O presidente, no entanto, não quis saber de pagamentos de indenizações para as vítimas da "colônia sem dignidade". Em vez disso, ele anunciou a disposição do governo alemão de garantir ajuda psicossocial às vítimas e apoiar o financiamento de um memorial.

É trágico que justamente Gauck recuse os pedidos das vítimas. Como ex-encarregado do governo alemão pelos arquivos da Stasi, a polícia secreta da antiga Alemanha Oriental, as vítimas esperavam dele o reconhecimento da injustiça que lhes foi cometida. Elas viram no ex-pastor um aliado em sua busca pela verdade e justiça

Elas sofreram uma decepção. Até agora, o governo em Berlim não parece estar disposto a pagar nenhuma indenização financeira simbólica aos sobreviventes que foram enviados ainda crianças da Alemanha, na década de 1960, para a Colonia Dignidad – reconhecendo assim a corresponsabilidade do país nas violações dos direitos humanos praticadas naquele assentamento.

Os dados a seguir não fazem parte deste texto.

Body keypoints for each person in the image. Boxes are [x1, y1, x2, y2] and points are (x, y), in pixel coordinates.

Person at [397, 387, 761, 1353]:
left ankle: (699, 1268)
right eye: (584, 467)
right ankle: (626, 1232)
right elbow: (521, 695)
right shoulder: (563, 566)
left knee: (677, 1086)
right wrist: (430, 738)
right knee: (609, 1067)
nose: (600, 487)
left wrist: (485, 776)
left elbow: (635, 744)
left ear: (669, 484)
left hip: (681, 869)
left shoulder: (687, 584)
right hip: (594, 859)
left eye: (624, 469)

A recusa de Gauck, no entanto, não deveria desencorajar as vítimas. Pois, como diz o subtítulo do impressionante filme Colonia Dignidad, do diretor Florian Gallenberger, "não há volta".

Berlim sabe disso. Em abril, o ministro alemão do Exterior, Frank-Walter Steinmeier, suspendeu um bloqueio e liberou os arquivos do seu ministério entre os anos de 1986 e 1996. Assim, a busca pela verdade continua.

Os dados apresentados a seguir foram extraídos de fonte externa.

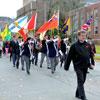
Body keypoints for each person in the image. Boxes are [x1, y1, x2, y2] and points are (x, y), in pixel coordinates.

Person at [64, 30, 94, 100]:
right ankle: (83, 96)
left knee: (83, 80)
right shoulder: (74, 46)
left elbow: (89, 56)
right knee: (80, 79)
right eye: (82, 35)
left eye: (84, 35)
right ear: (78, 36)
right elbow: (69, 57)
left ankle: (78, 93)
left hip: (85, 66)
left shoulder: (88, 45)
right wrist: (66, 67)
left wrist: (90, 65)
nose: (84, 37)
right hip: (77, 66)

Também faz parte da verdade o fato de o serviço de inteligência chileno Dina ter erguido um centro de torturas dentro da Colonia. Lá, centenas de opositores do regime do ditador Augusto Pinochet foram torturados. É igualmente verdade que alemães treinaram torturadores e também torturaram, e que moradores que puderam fugir do reinado de terror de Paul Schäfer não encontraram nenhuma proteção na embaixada da Alemanha no Chile na época.

"Se todos os crimes da Colonia viessem à tona, haveria um conflito diplomático entre Alemanha e Chile", disse recentemente Heike Knesse, em entrevista ao seminário alemão Die Zeit, ao lado do esposo, Wolfgang Kneese. Aos 21 anos, em 1966, ele foi o primeiro morador da Colonia a conseguir fugir do local. Desde então, luta pelos direitos das vítimas.

Independentemente de conflitos diplomáticos, os crimes da Colonia Dignidad deveriam vir a público. As democracias alemã e chilena deveriam realizar um resgate crítico comum desse obscuro capítulo de seu passado, punir os responsáveis e indenizar as vítimas.

Ninguém sabe disso melhor do que Gauck e a presidente chilena, Michelle Bachelet. Ambos vivenciaram na própria pele o despotismo político em regimes ditatoriais.

Passados mais de 50 anos da fundação da Colonia Dignidad, já findou o tempo da cumplicidade política com radicais de direita alemães no exterior. Assim como a época de apoio tácito a anticomunistas, que teve consequências desastrosas durante a Guerra Fria. Não há volta.